[Document layout detection data]
▼

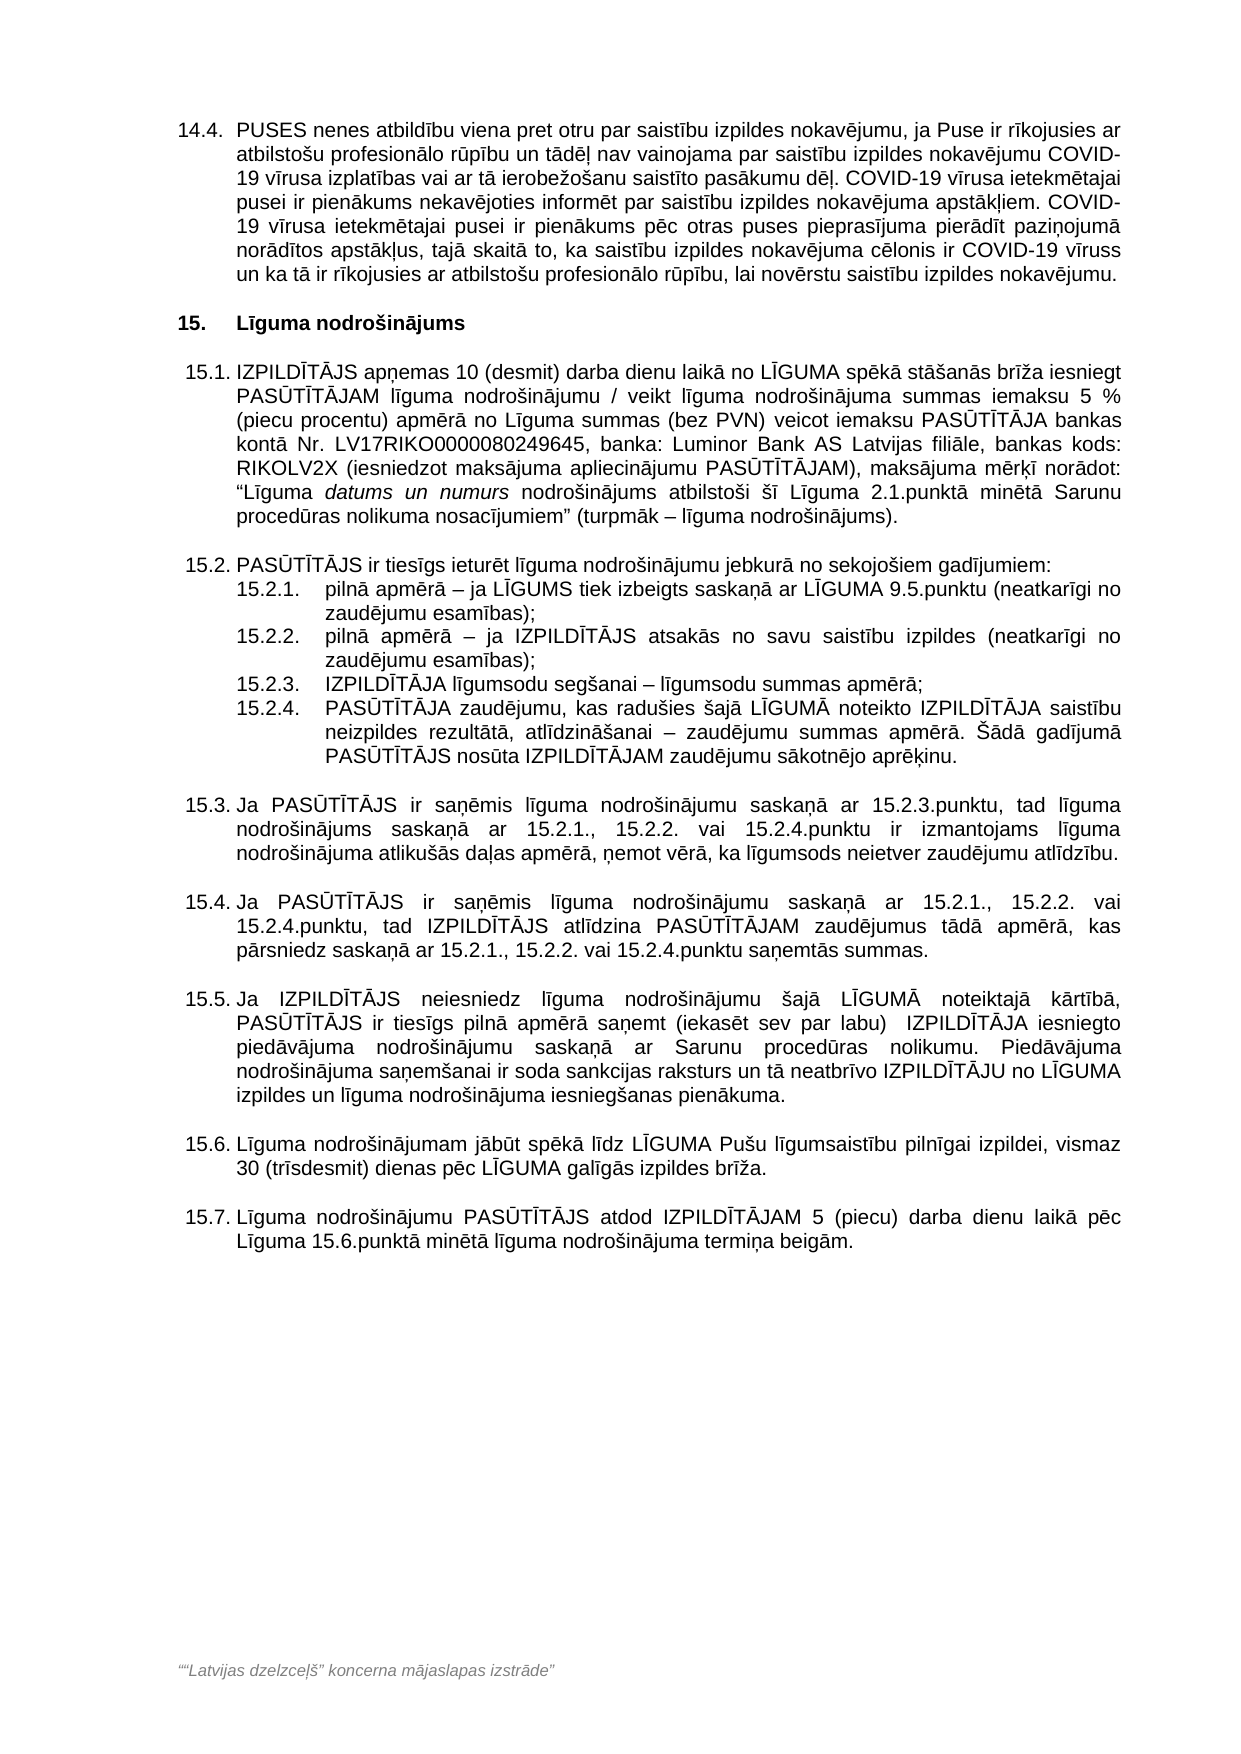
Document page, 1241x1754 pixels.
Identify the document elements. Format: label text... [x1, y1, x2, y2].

list PASŪTĪTĀJA zaudējumu, kas radušies šajā LĪGUMĀ noteikto IZPILDĪTĀJA saistību neizpildes rezultātā, atlīdzināšanai – zaudējumu summas apmērā. Šādā gadījumā PASŪTĪTĀJS nosūta IZPILDĪTĀJAM zaudējumu sākotnējo aprēķinu. [236, 696, 1122, 768]
list Līguma nodrošinājums [177, 311, 1122, 335]
list Ja PASŪTĪTĀJS ir saņēmis līguma nodrošinājumu saskaņā ar 15.2.3.punktu, tad līguma nodrošinājums saskaņā ar 15.2.1., 15.2.2. vai 15.2.4.punktu ir izmantojams līguma nodrošinājuma atlikušās daļas apmērā, ņemot vērā, ka līgumsods neietver zaudējumu atlīdzību. [185, 793, 1122, 865]
list Ja PASŪTĪTĀJS ir saņēmis līguma nodrošinājumu saskaņā ar 15.2.1., 15.2.2. vai 15.2.4.punktu, tad IZPILDĪTĀJS atlīdzina PASŪTĪTĀJAM zaudējumus tādā apmērā, kas pārsniedz saskaņā ar 15.2.1., 15.2.2. vai 15.2.4.punktu saņemtās summas. [185, 890, 1122, 962]
list PUSES nenes atbildību viena pret otru par saistību izpildes nokavējumu, ja Puse ir rīkojusies ar atbilstošu profesionālo rūpību un tādēļ nav vainojama par saistību izpildes nokavējumu COVID-19 vīrusa izplatības vai ar tā ierobežošanu saistīto pasākumu dēļ. COVID-19 vīrusa ietekmētajai pusei ir pienākums nekavējoties informēt par saistību izpildes nokavējuma apstākļiem. COVID-19 vīrusa ietekmētajai pusei ir pienākums pēc otras puses pieprasījuma pierādīt paziņojumā norādītos apstākļus, tajā skaitā to, ka saistību izpildes nokavējuma cēlonis ir COVID-19 vīruss un ka tā ir rīkojusies ar atbilstošu profesionālo rūpību, lai novērstu saistību izpildes nokavējumu. [177, 118, 1122, 286]
list Ja IZPILDĪTĀJS neiesniedz līguma nodrošinājumu šajā LĪGUMĀ noteiktajā kārtībā, PASŪTĪTĀJS ir tiesīgs pilnā apmērā saņemt (iekasēt sev par labu) IZPILDĪTĀJA iesniegto piedāvājuma nodrošinājumu saskaņā ar Sarunu procedūras nolikumu. Piedāvājuma nodrošinājuma saņemšanai ir soda sankcijas raksturs un tā neatbrīvo IZPILDĪTĀJU no LĪGUMA izpildes un līguma nodrošinājuma iesniegšanas pienākuma. [185, 987, 1122, 1107]
list pilnā apmērā – ja LĪGUMS tiek izbeigts saskaņā ar LĪGUMA 9.5.punktu (neatkarīgi no zaudējumu esamības); [236, 576, 1122, 624]
list pilnā apmērā – ja IZPILDĪTĀJS atsakās no savu saistību izpildes (neatkarīgi no zaudējumu esamības); [236, 624, 1122, 672]
list Līguma nodrošinājumu PASŪTĪTĀJS atdod IZPILDĪTĀJAM 5 (piecu) darba dienu laikā pēc Līguma 15.6.punktā minētā līguma nodrošinājuma termiņa beigām. [185, 1204, 1122, 1252]
list IZPILDĪTĀJS apņemas 10 (desmit) darba dienu laikā no LĪGUMA spēkā stāšanās brīža iesniegt PASŪTĪTĀJAM līguma nodrošinājumu / veikt līguma nodrošinājuma summas iemaksu 5 % (piecu procentu) apmērā no Līguma summas (bez PVN) veicot iemaksu PASŪTĪTĀJA bankas kontā Nr. LV17RIKO0000080249645, banka: Luminor Bank AS Latvijas filiāle, bankas kods: RIKOLV2X (iesniedzot maksājuma apliecinājumu PASŪTĪTĀJAM), maksājuma mērķī norādot: “Līguma datums un numurs nodrošinājums atbilstoši šī Līguma 2.1.punktā minētā Sarunu procedūras nolikuma nosacījumiem” (turpmāk – līguma nodrošinājums). [185, 360, 1122, 527]
list Līguma nodrošinājumam jābūt spēkā līdz LĪGUMA Pušu līgumsaistību pilnīgai izpildei, vismaz 30 (trīsdesmit) dienas pēc LĪGUMA galīgās izpildes brīža. [185, 1132, 1122, 1179]
list PASŪTĪTĀJS ir tiesīgs ieturēt līguma nodrošinājumu jebkurā no sekojošiem gadījumiem: [185, 552, 1122, 576]
list IZPILDĪTĀJA līgumsodu segšanai – līgumsodu summas apmērā; [236, 672, 1122, 696]
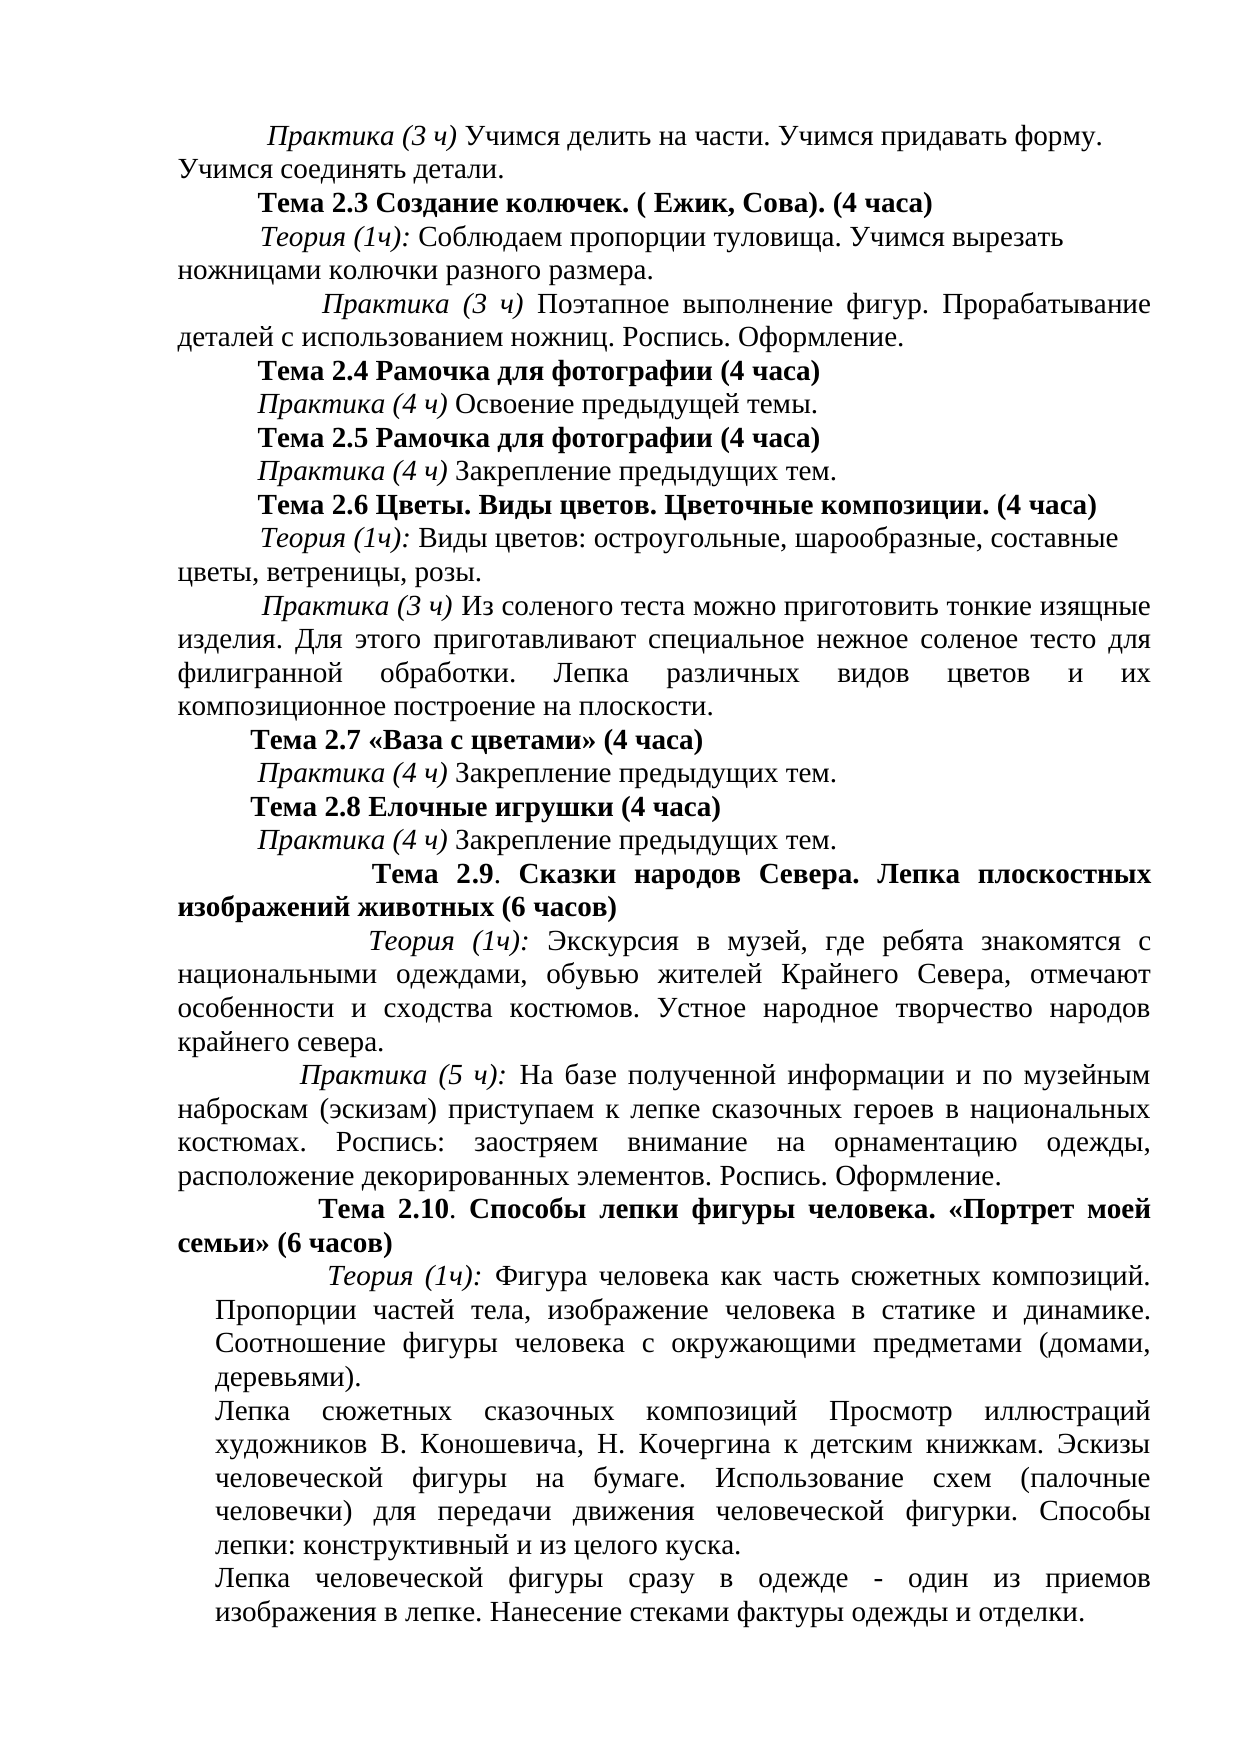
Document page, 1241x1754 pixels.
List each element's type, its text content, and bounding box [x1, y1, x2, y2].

list Теория (1ч): Фигура человека как часть сюжетных композиций. Пропорции частей тела, изображение человека в статике и динамике. Соотношение фигуры человека с окружающими предметами (домами, деревьями). [215, 1258, 1152, 1393]
text Тема 2.8 Елочные игрушки (4 часа) [177, 789, 1152, 822]
text Практика (4 ч) Закрепление предыдущих тем. [177, 755, 1152, 789]
text Тема 2.3 Создание колючек. ( Ежик, Сова). (4 часа) [177, 185, 1152, 219]
text ножницами колючки разного размера. [177, 252, 1152, 286]
text Тема 2.7 «Ваза с цветами» (4 часа) [177, 722, 1152, 755]
list Практика (3 ч) Учимся делить на части. Учимся придавать форму. [252, 118, 1152, 152]
text Практика (3 ч) Из соленого теста можно приготовить тонкие изящные изделия. Для этого приготавливают специальное нежное соленое тесто для филигранной обработки. Лепка различных видов цветов и их композиционное построение на плоскости. [177, 588, 1152, 722]
text Практика (4 ч) Закрепление предыдущих тем. [177, 822, 1152, 856]
list Лепка сюжетных сказочных композиций Просмотр иллюстраций художников В. Коношевича, Н. Кочергина к детским книжкам. Эскизы человеческой фигуры на бумаге. Использование схем (палочные человечки) для передачи движения человеческой фигурки. Способы лепки: конструктивный и из целого куска. [215, 1393, 1152, 1560]
text Практика (4 ч) Освоение предыдущей темы. [177, 386, 1152, 420]
text цветы, ветреницы, розы. [177, 554, 1152, 588]
text Тема 2.5 Рамочка для фотографии (4 часа) [177, 420, 1152, 453]
text Практика (5 ч): На базе полученной информации и по музейным наброскам (эскизам) приступаем к лепке сказочных героев в национальных костюмах. Роспись: заостряем внимание на орнаментацию одежды, расположение декорированных элементов. Роспись. Оформление. [177, 1057, 1152, 1191]
text Тема 2.6 Цветы. Виды цветов. Цветочные композиции. (4 часа) [177, 487, 1152, 521]
text Тема 2.4 Рамочка для фотографии (4 часа) [177, 353, 1152, 386]
text Тема 2.10. Способы лепки фигуры человека. «Портрет моей семьи» (6 часов) [177, 1191, 1152, 1258]
text Теория (1ч): Экскурсия в музей, где ребята знакомятся с национальными одеждами, обувью жителей Крайнего Севера, отмечают особенности и сходства костюмов. Устное народное творчество народов крайнего севера. [177, 923, 1152, 1057]
list Теория (1ч): Виды цветов: остроугольные, шарообразные, составные [252, 521, 1152, 554]
text Учимся соединять детали. [177, 152, 1152, 185]
list Теория (1ч): Соблюдаем пропорции туловища. Учимся вырезать [252, 219, 1152, 252]
text Тема 2.9. Сказки народов Севера. Лепка плоскостных изображений животных (6 часов) [177, 856, 1152, 923]
text Практика (4 ч) Закрепление предыдущих тем. [177, 453, 1152, 487]
list Лепка человеческой фигуры сразу в одежде - один из приемов изображения в лепке. Нанесение стеками фактуры одежды и отделки. [215, 1560, 1152, 1627]
text Практика (3 ч) Поэтапное выполнение фигур. Прорабатывание деталей с использованием ножниц. Роспись. Оформление. [177, 286, 1152, 353]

▲

Job item => Where in the entries does the word "nodrošinājums" occur? Copy out each line that has it.

Answer =>
list Līguma nodrošinājums [177, 311, 1122, 335]
list Ja PASŪTĪTĀJS ir saņēmis līguma nodrošinājumu saskaņā ar 15.2.3.punktu, tad līguma nodrošinājums saskaņā ar 15.2.1., 15.2.2. vai 15.2.4.punktu ir izmantojams līguma nodrošinājuma atlikušās daļas apmērā, ņemot vērā, ka līgumsods neietver zaudējumu atlīdzību. [185, 793, 1122, 865]
list IZPILDĪTĀJS apņemas 10 (desmit) darba dienu laikā no LĪGUMA spēkā stāšanās brīža iesniegt PASŪTĪTĀJAM līguma nodrošinājumu / veikt līguma nodrošinājuma summas iemaksu 5 % (piecu procentu) apmērā no Līguma summas (bez PVN) veicot iemaksu PASŪTĪTĀJA bankas kontā Nr. LV17RIKO0000080249645, banka: Luminor Bank AS Latvijas filiāle, bankas kods: RIKOLV2X (iesniedzot maksājuma apliecinājumu PASŪTĪTĀJAM), maksājuma mērķī norādot: “Līguma datums un numurs nodrošinājums atbilstoši šī Līguma 2.1.punktā minētā Sarunu procedūras nolikuma nosacījumiem” (turpmāk – līguma nodrošinājums). [185, 360, 1122, 527]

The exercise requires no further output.